Records from a collection
"""
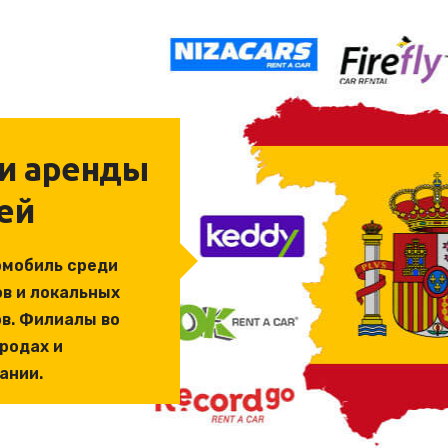
и аренды
ей
омобиль среди
в и локальных
в. Филиалы во
ородах и
ании.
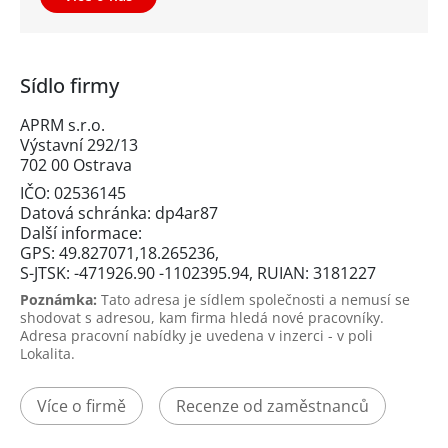
Sídlo firmy
APRM s.r.o.
Výstavní 292/13
702 00 Ostrava
IČO: 02536145
Datová schránka: dp4ar87
Další informace:
GPS: 49.827071,18.265236,
S-JTSK: -471926.90 -1102395.94, RUIAN: 3181227
Poznámka:
Tato adresa je sídlem společnosti a nemusí se
shodovat s adresou, kam firma hledá nové pracovníky.
Adresa pracovní nabídky je uvedena v inzerci - v poli
Lokalita.
Více o firmě
Recenze od zaměstnanců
"""
Request :: Render every line of text in the records as a JSON list of strings, one string per line, with blank lines omitted. Do not include the pictures.

Your solution ::
[
  "и аренды",
  "ей",
  "омобиль среди",
  "в и локальных",
  "в. Филиалы во",
  "ородах и",
  "ании.",
  "Sídlo firmy",
  "APRM s.r.o.",
  "Výstavní 292/13",
  "702 00 Ostrava",
  "IČO: 02536145",
  "Datová schránka: dp4ar87",
  "Další informace:",
  "GPS: 49.827071,18.265236,",
  "S-JTSK: -471926.90 -1102395.94, RUIAN: 3181227",
  "Poznámka:",
  "Tato adresa je sídlem společnosti a nemusí se",
  "shodovat s adresou, kam firma hledá nové pracovníky.",
  "Adresa pracovní nabídky je uvedena v inzerci - v poli",
  "Lokalita.",
  "Více o firmě",
  "Recenze od zaměstnanců"
]